■ Dataset entries:
· · · ·

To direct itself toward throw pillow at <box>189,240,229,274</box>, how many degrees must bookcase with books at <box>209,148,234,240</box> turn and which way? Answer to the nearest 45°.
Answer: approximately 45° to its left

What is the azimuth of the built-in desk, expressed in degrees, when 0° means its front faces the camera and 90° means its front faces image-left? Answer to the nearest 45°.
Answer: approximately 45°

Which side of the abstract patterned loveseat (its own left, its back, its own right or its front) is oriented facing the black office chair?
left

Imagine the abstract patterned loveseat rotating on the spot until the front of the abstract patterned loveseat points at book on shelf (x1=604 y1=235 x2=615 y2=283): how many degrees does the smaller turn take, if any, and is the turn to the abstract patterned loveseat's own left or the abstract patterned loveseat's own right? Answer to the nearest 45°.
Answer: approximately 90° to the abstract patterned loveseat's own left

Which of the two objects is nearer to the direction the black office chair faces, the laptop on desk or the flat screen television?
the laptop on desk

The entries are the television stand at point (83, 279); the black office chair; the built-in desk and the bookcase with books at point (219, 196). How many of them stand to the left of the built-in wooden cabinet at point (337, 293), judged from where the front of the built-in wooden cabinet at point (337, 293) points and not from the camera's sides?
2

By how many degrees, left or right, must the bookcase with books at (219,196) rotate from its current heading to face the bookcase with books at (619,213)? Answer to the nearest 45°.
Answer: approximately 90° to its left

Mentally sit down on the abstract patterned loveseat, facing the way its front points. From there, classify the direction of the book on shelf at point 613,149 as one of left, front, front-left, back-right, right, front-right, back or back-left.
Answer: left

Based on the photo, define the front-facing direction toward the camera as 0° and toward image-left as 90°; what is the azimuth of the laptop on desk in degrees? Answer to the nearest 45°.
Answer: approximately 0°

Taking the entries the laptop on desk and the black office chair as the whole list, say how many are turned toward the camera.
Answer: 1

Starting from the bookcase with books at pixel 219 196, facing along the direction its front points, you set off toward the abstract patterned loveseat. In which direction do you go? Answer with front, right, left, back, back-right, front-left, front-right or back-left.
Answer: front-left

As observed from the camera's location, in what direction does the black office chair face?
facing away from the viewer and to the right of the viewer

· · · ·

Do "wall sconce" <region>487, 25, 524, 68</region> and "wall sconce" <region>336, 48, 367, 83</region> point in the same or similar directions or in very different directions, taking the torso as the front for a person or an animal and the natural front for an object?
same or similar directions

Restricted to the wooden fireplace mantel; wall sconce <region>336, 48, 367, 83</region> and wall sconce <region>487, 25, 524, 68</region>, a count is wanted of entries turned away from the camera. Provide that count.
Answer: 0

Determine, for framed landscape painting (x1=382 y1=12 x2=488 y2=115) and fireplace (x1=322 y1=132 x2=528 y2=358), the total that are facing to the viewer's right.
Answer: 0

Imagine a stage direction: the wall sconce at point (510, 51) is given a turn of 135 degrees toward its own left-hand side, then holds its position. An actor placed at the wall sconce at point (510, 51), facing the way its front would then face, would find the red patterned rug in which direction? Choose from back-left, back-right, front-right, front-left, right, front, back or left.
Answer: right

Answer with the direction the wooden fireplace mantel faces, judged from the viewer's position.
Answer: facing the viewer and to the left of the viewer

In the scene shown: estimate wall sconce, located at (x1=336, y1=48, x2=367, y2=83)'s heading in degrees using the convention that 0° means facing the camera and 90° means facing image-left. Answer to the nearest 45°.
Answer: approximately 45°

· · · ·

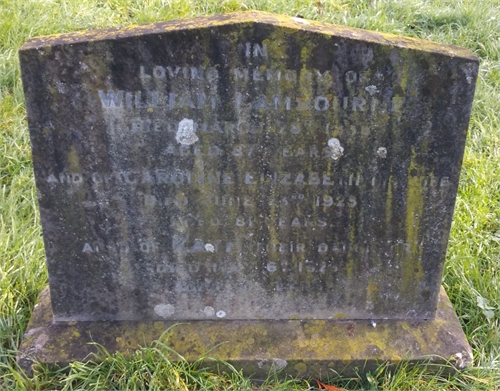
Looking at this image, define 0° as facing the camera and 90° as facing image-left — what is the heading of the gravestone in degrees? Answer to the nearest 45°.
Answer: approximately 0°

· · · ·

■ Work to complete: Reproduce, word for word, the lines from the one with "Taking the entries" to the one with "facing away from".

■ Written solution:
Taking the entries the laptop on desk and the black office chair as the whole list, say how many are turned toward the camera.
Answer: 1

Starting from the bookcase with books at pixel 219 196, facing along the direction its front points, you set off toward the abstract patterned loveseat. In which direction do you go? Answer with front, right, left, back, back-right, front-left, front-right or back-left.
Answer: front-left

As observed from the camera's location, in what direction does the black office chair face?
facing away from the viewer and to the right of the viewer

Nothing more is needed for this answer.